## Saved entries
○ ○ ○ ○

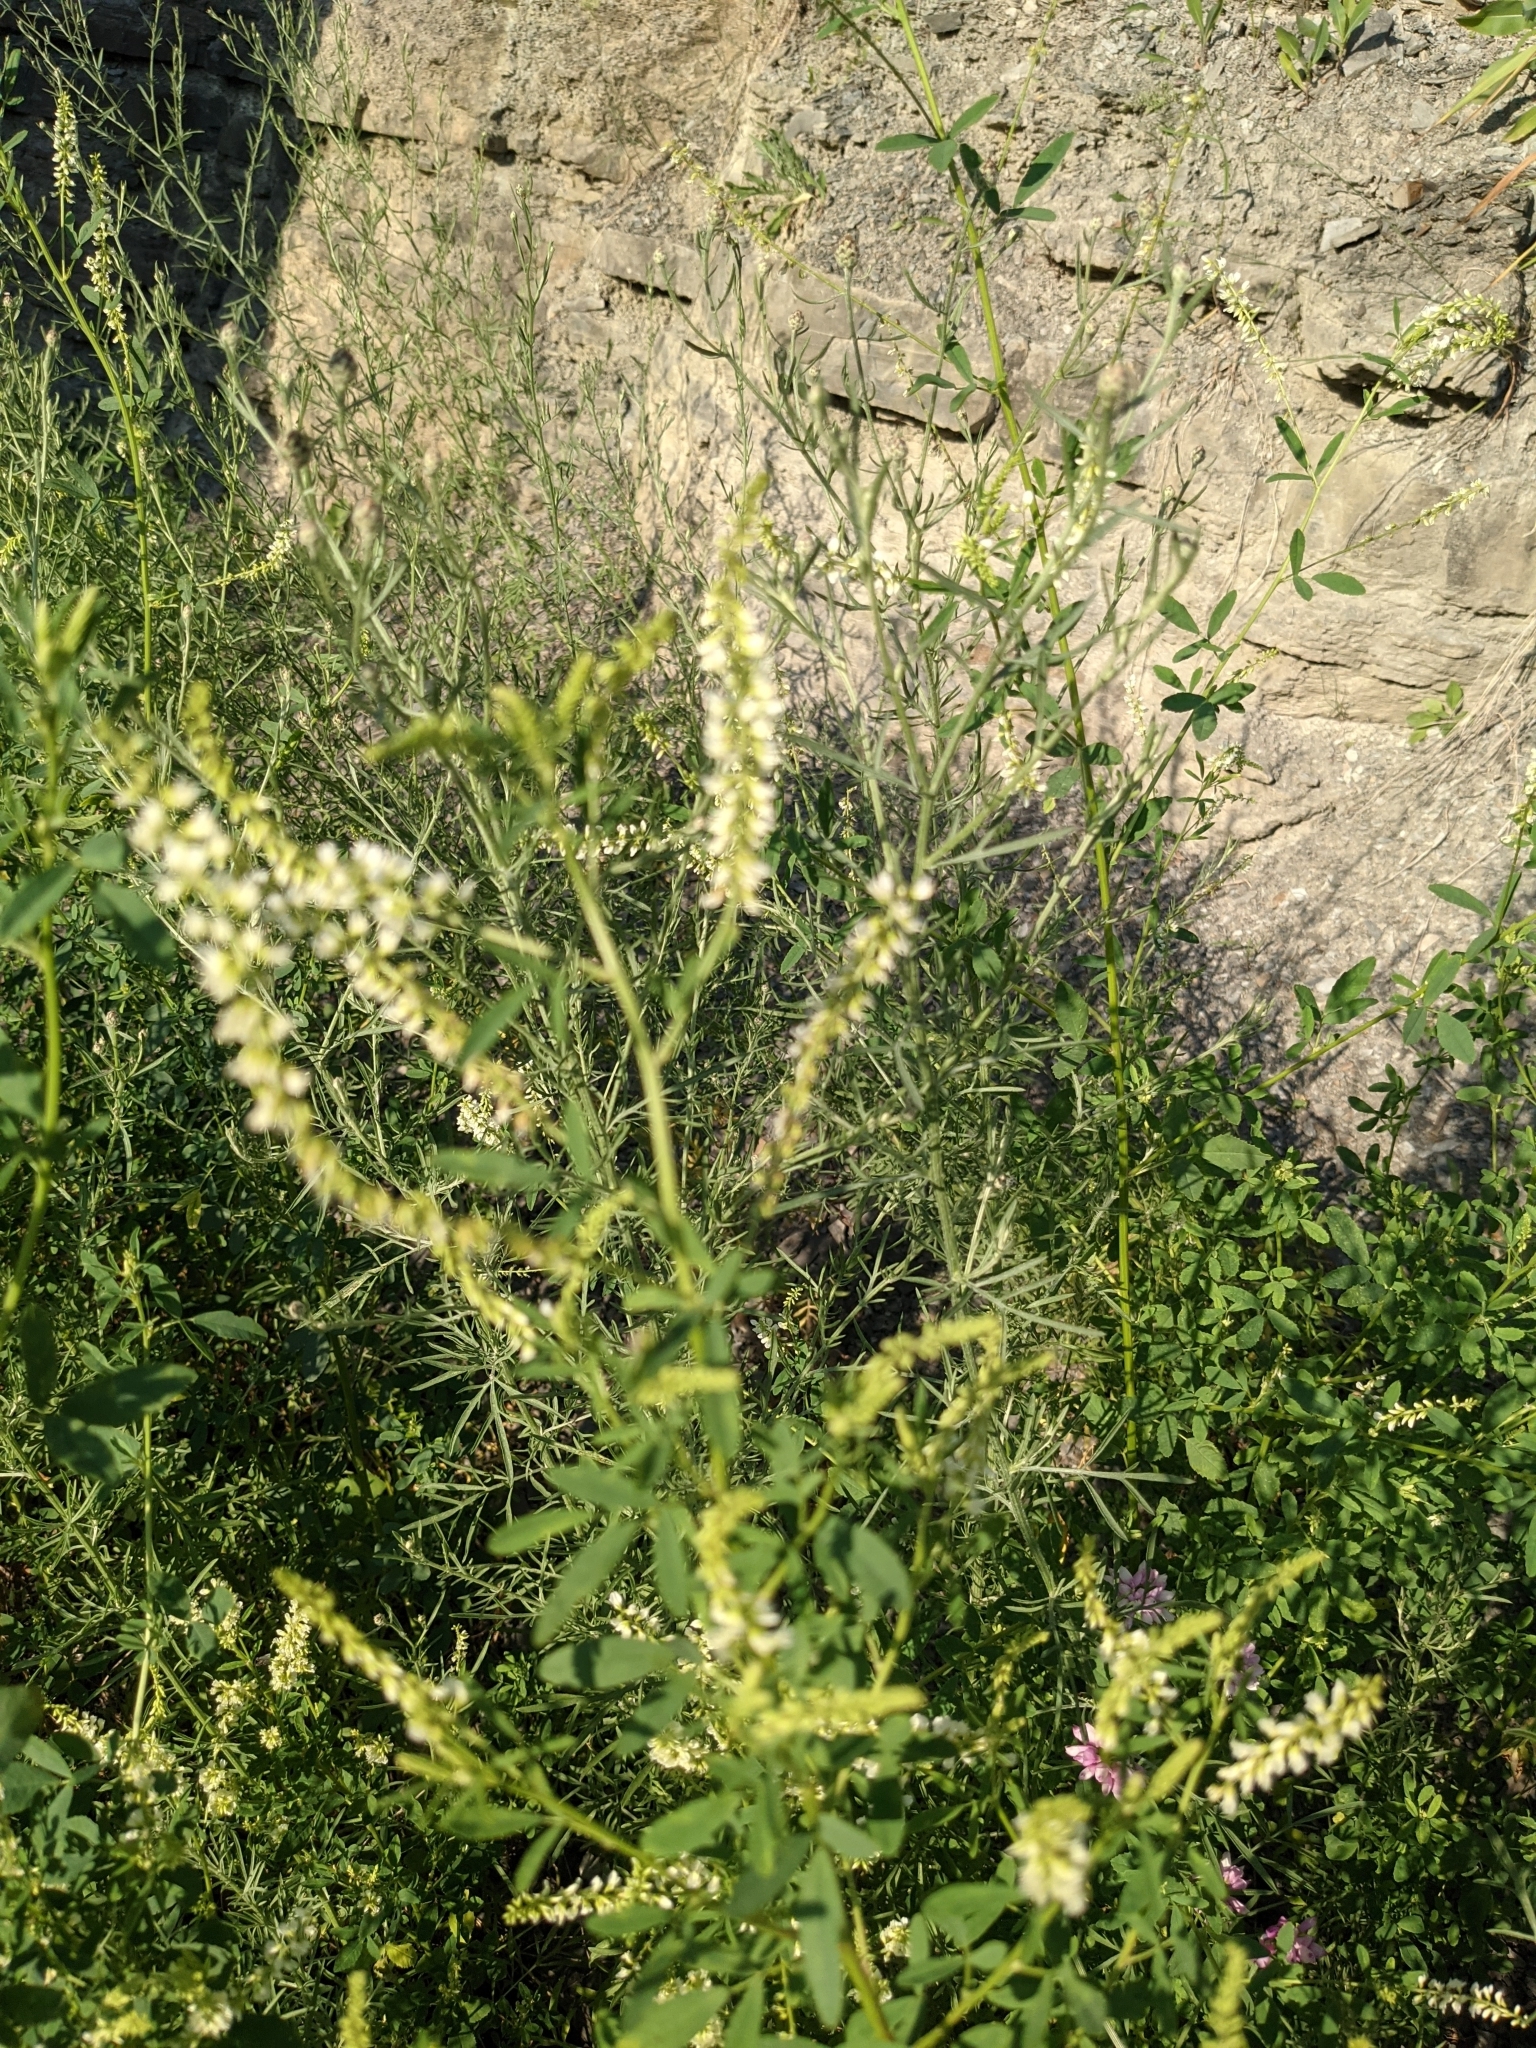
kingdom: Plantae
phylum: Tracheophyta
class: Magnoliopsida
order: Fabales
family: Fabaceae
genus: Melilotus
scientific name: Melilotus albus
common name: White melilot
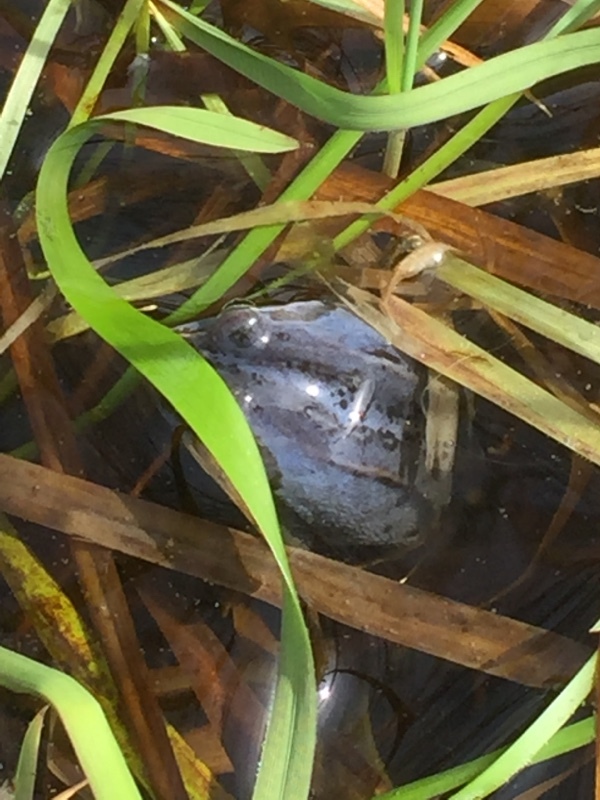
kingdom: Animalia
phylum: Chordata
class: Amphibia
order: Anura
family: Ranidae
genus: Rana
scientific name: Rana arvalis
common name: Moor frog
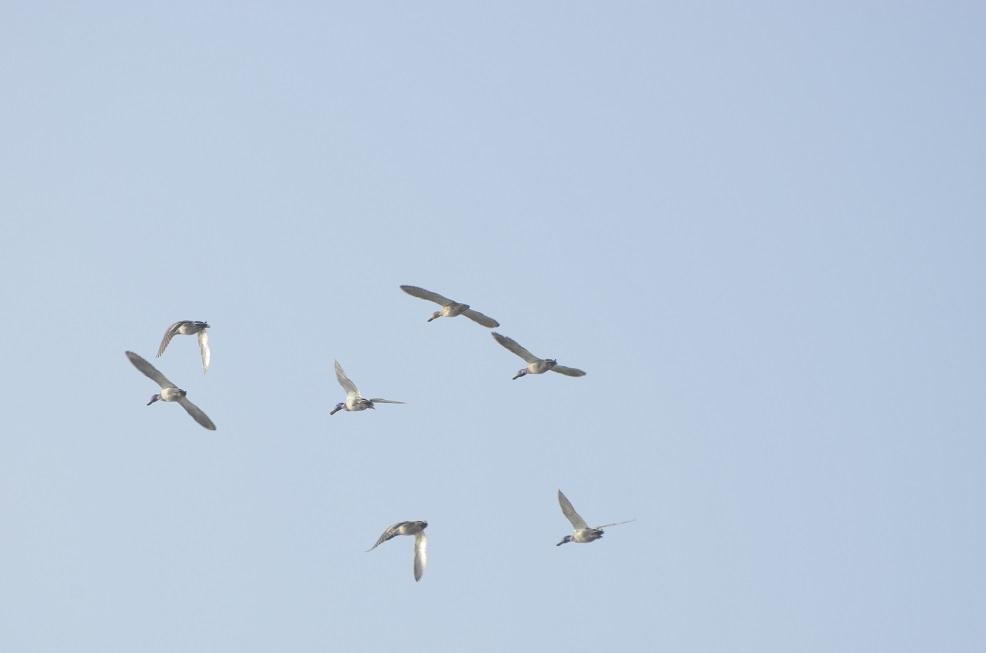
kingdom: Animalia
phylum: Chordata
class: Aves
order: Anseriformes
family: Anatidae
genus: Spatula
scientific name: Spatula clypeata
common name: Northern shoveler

○ ○ ○ ○

## PROBLEM REQUIREMENTS
Please format the lines of the records from the one containing "scientific name: Rana arvalis" through the end as a Markdown table with the columns "No." and "Line", leaving out pictures and blank lines.

## WORKED SOLUTION
| No. | Line |
|---|---|
| 1 | scientific name: Rana arvalis |
| 2 | common name: Moor frog |
| 3 | kingdom: Animalia |
| 4 | phylum: Chordata |
| 5 | class: Aves |
| 6 | order: Anseriformes |
| 7 | family: Anatidae |
| 8 | genus: Spatula |
| 9 | scientific name: Spatula clypeata |
| 10 | common name: Northern shoveler |